Studying one locus or one single nucleotide polymorphism (SNP) at a time may not be sufficient to understand complex diseases because they are unlikely to result from the effect of only one SNP. Each SNP alone may have little or no effect on the risk of the disease, but together they may increase the risk substantially. Analyses focusing on individual SNPs ignore the possibility of interaction among SNPs. In this paper, we propose a parsimonious model to assess the joint effect of a group of SNPs in a case-control study. The model implements a data reduction strategy within a likelihood framework and uses a test to assess the statistical significance of the effect of the group of SNPs on the binary trait.

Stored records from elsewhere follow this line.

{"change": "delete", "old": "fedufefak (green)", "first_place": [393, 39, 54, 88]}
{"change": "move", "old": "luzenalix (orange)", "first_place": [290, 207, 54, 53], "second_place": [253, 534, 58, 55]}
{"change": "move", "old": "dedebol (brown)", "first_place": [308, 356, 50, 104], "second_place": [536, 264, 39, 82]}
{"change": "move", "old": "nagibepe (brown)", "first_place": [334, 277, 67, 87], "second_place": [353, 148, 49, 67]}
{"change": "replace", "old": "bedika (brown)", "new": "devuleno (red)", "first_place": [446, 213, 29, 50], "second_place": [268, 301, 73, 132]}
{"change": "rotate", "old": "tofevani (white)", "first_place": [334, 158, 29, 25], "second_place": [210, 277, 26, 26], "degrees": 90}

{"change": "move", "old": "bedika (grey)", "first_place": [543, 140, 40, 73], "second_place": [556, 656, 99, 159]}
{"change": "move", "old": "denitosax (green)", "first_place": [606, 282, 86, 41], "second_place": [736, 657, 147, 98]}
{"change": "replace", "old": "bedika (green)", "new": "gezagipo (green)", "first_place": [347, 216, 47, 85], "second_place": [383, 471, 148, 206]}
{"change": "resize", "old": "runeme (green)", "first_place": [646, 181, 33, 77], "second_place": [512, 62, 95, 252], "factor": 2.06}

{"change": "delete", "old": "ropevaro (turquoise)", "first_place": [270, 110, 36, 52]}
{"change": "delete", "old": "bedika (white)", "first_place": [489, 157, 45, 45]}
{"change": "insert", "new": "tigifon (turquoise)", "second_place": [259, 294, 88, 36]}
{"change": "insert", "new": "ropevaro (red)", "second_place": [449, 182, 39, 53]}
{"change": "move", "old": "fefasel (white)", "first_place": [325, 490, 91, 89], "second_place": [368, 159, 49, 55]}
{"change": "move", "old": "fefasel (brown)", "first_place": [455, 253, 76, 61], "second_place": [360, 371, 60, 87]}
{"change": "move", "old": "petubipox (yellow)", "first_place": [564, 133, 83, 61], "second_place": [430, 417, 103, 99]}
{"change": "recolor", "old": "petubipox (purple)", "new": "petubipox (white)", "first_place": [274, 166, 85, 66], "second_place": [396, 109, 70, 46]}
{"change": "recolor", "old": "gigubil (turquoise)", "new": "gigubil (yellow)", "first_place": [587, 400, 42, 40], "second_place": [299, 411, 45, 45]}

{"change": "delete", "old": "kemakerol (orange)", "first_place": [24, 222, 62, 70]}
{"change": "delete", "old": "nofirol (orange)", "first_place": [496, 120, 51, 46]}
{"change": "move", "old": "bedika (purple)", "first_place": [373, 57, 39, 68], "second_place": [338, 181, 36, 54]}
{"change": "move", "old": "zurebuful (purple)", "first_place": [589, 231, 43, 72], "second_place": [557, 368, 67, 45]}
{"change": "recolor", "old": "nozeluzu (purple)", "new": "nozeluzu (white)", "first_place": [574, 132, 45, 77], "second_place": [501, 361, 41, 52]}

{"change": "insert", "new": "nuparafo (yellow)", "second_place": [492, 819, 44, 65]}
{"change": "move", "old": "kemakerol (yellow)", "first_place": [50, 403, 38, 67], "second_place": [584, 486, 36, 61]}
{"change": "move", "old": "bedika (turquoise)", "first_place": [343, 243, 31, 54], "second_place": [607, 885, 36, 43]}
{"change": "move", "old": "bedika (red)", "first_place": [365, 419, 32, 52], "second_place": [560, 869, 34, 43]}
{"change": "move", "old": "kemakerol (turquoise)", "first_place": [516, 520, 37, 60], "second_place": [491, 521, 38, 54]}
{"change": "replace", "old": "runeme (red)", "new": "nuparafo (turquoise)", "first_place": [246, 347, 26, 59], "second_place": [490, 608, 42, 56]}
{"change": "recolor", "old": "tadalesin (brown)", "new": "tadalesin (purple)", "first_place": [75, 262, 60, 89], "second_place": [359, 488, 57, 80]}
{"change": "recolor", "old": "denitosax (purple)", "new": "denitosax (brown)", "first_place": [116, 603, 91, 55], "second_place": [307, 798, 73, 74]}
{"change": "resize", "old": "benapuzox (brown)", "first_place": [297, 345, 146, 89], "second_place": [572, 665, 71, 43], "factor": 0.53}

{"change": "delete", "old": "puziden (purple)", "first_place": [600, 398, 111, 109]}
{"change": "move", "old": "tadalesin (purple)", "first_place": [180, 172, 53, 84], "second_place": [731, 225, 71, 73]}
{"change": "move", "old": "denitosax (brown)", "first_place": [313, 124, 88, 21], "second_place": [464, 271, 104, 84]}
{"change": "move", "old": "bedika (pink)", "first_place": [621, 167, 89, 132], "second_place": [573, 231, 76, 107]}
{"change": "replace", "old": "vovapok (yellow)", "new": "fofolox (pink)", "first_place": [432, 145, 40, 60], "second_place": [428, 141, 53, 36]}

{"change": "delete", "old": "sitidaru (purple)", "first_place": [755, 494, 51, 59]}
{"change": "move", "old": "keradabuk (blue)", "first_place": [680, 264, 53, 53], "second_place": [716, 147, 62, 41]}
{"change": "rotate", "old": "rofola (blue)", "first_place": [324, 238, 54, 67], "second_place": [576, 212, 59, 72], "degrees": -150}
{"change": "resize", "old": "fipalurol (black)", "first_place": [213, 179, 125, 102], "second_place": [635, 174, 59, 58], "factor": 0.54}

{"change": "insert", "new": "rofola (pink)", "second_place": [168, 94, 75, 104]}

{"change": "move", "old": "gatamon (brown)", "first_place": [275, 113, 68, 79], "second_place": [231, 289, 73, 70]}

The primary advantage of the proposed approach is that the dimension reduction technique produces a test statistic with degrees of freedom significantly lower than a multiple logistic regression with only main effects of the SNPs, and our parsimonious model can incorporate the possibility of interaction among the SNPs. Moreover, the proposed approach estimates the direction of association of each SNP with the disease and provides an estimate of the average effect of the group of SNPs positively and negatively associated with the disease in the given SNP set. We illustrate the proposed model on simulated and real data, and compare its performance with a few other existing approaches. Our proposed approach appeared to outperform the other approaches for independent SNPs in our simulation studies.
一次研究一个基因座或一个单核苷酸多态性(SNP)可能不足以理解复杂疾病,因为它们不太可能仅由一个SNP的作用导致。每个单独的SNP对疾病风险可能几乎没有影响或完全没有影响,但它们共同作用时可能会大幅增加风险。专注于单个SNP的分析忽略了SNP之间相互作用的可能性。在本文中,我们提出了一个简约模型,用于在病例对照研究中评估一组SNP的联合效应。该模型在似然框架内实施数据约简策略,并使用一个检验来评估该组SNP对二元性状影响的统计显著性。所提出方法的主要优点是,降维技术产生的检验统计量的自由度显著低于仅具有SNP主效应的多元逻辑回归,并且我们的简约模型可以纳入SNP之间相互作用的可能性。此外,所提出的方法估计每个SNP与疾病关联的方向,并给出在给定SNP集中与疾病呈正相关和负相关的一组SNP的平均效应估计值。我们在模拟数据和真实数据上展示了所提出的模型,并将其性能与其他一些现有方法进行比较。在我们的模拟研究中,对于独立SNP,我们提出的方法似乎优于其他方法。